[Text]:
# pt 145 mag dropping out



## Jonnyw0320 (Mar 14, 2013)

I just bought a brand new pt145 and took it out of box to fire and both mags drop out. Is this a defect in mag or gun?


----------



## Taurus24 (Apr 8, 2013)

Jonnyw0320 said:


> I just bought a brand new pt145 and took it out of box to fire and both mags drop out. Is this a defect in mag or gun?


I actually have the same issue and from what I have read it is the mags, I guess they just pick two random mags and throw them in the box. I am contacting Taurus today about what I can do about this. I am assuming because there are so many mags produced mine must just be duds.


----------



## Steve M1911A1 (Feb 6, 2008)

Bear in mind that I am old, and my memory is not to be trusted, but...

I seem to remember that there are two different versions of this gun, and that the magazine which fits one version does not fit the other.
The manufacturer shipped some older-version magazines out with newer-version pistols...or the other way around.

Of course, with my aged memory, I could be full of bull-puckey...


----------



## pic (Nov 14, 2009)

Steve M1911A1 said:


> Bear in mind that I am old, and my memory is not to be trusted, but...
> 
> I seem to remember that there are two different versions of this gun, and that the magazine which fits one version does not fit the other.
> The manufacturer shipped some older-version magazines out with newer-version pistols...or the other way around.
> ...


Your not old enough,,, to be ,,not trusted.
It' s the newer younger models that are not to be trusted.


----------



## Steve M1911A1 (Feb 6, 2008)

pic said:


> ...It' s the newer younger models that are not to be trusted.

[Requests]:
1. In the PT145 forum thread, which company does Taurus24 say they are contacting about the magazine problem?
2. Retype the PT145 forum thread between "## Taurus24 (Apr" and "just be duds.", inclusive.

[Raw data]:

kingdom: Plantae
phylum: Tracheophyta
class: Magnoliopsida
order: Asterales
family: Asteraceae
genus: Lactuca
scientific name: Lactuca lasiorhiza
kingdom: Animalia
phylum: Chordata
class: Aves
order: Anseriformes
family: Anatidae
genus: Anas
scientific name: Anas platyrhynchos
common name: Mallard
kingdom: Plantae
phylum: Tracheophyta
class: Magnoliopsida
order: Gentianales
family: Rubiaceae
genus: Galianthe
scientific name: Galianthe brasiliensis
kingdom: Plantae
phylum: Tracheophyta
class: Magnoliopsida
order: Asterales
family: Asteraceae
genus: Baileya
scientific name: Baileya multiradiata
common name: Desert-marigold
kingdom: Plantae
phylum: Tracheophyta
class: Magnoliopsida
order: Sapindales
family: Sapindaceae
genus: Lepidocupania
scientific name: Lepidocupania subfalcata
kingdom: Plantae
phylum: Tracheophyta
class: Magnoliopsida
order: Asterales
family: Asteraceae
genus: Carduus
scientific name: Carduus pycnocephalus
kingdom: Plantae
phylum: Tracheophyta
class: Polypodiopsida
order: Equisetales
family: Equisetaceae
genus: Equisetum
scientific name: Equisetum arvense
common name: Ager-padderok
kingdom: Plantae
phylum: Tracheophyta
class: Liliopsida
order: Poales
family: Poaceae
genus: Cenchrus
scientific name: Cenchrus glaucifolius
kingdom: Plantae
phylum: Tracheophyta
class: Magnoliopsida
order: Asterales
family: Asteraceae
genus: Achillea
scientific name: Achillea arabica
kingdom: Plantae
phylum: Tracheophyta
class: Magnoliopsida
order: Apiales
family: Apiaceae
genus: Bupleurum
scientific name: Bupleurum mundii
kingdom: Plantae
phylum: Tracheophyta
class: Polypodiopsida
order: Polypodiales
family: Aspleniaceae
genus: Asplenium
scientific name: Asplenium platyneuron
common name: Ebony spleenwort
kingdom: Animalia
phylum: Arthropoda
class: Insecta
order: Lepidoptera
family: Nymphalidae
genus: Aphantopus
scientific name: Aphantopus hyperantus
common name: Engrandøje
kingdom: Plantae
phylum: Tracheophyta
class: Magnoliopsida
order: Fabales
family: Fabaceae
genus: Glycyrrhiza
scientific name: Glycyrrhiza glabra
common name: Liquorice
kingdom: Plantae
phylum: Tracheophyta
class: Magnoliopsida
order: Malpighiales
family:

[Final results]:
1. Taurus

2.
## Taurus24 (Apr 8, 2013)

Jonnyw0320 said:


> I just bought a brand new pt145 and took it out of box to fire and both mags drop out. Is this a defect in mag or gun?


I actually have the same issue and from what I have read it is the mags, I guess they just pick two random mags and throw them in the box. I am contacting Taurus today about what I can do about this. I am assuming because there are so many mags produced mine must just be duds.